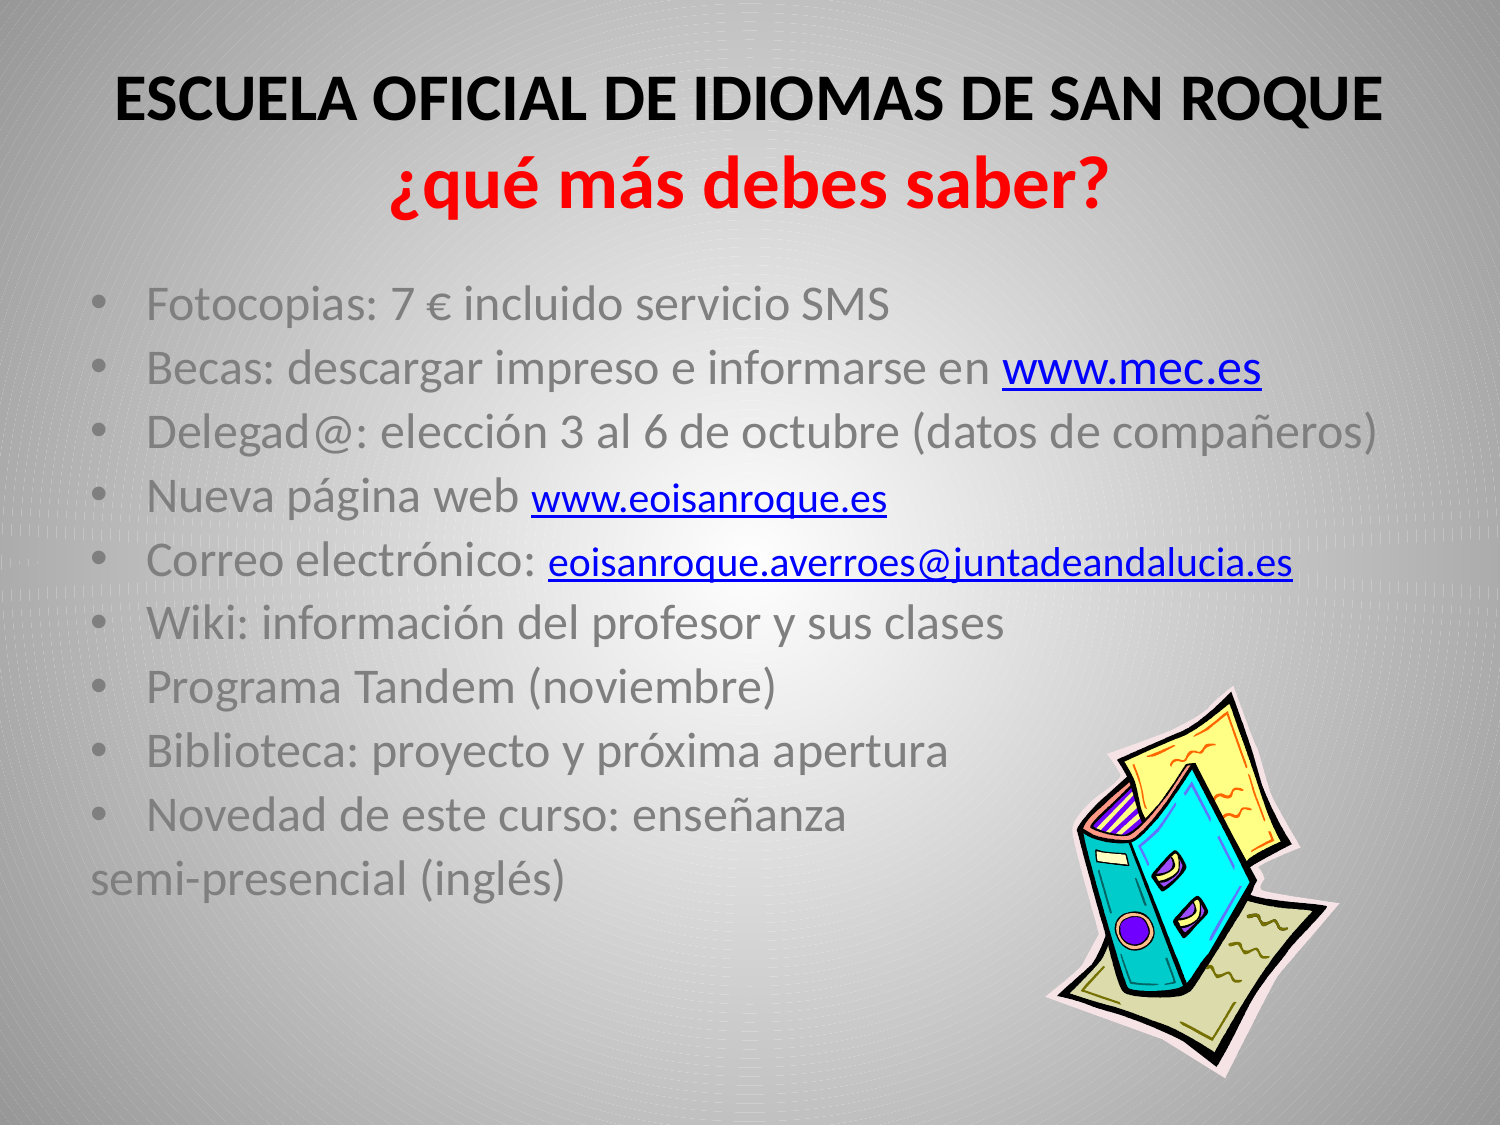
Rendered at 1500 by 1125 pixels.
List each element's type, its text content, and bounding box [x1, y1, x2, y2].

title ESCUELA OFICIAL DE IDIOMAS DE SAN ROQUE ¿qué más debes saber? [74, 44, 1426, 233]
picture [1045, 680, 1345, 1084]
list Fotocopias: 7 € incluido servicio SMS Becas: descargar impreso e informarse en www.mec.es Delegad@: elección 3 al 6 de octubre (datos de compañeros) Nueva página web www.eoisanroque.es Correo electrónico: eoisanroque.averroes@juntadeandalucia.es Wiki: información del profesor y sus clases Programa Tandem (noviembre) Biblioteca: proyecto y próxima apertura Novedad de este curso: enseñanza semi-presencial (inglés) [74, 269, 1426, 1006]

_ _ _

→ **EXERCISE REQUIREMENTS**
Your job is to copy every entry exactly. Omit the pictures.

→ **YOUR SOLUTION**
Rendered at 1500 by 1125 pixels.
List each element's type, its text content, and bounding box [x1, y1, x2, y2].

title ESCUELA OFICIAL DE IDIOMAS DE SAN ROQUE ¿qué más debes saber? [74, 44, 1426, 233]
picture [1045, 680, 1345, 1084]
list Fotocopias: 7 € incluido servicio SMS Becas: descargar impreso e informarse en www.mec.es Delegad@: elección 3 al 6 de octubre (datos de compañeros) Nueva página web www.eoisanroque.es Correo electrónico: eoisanroque.averroes@juntadeandalucia.es Wiki: información del profesor y sus clases Programa Tandem (noviembre) Biblioteca: proyecto y próxima apertura Novedad de este curso: enseñanza semi-presencial (inglés) [74, 269, 1426, 1006]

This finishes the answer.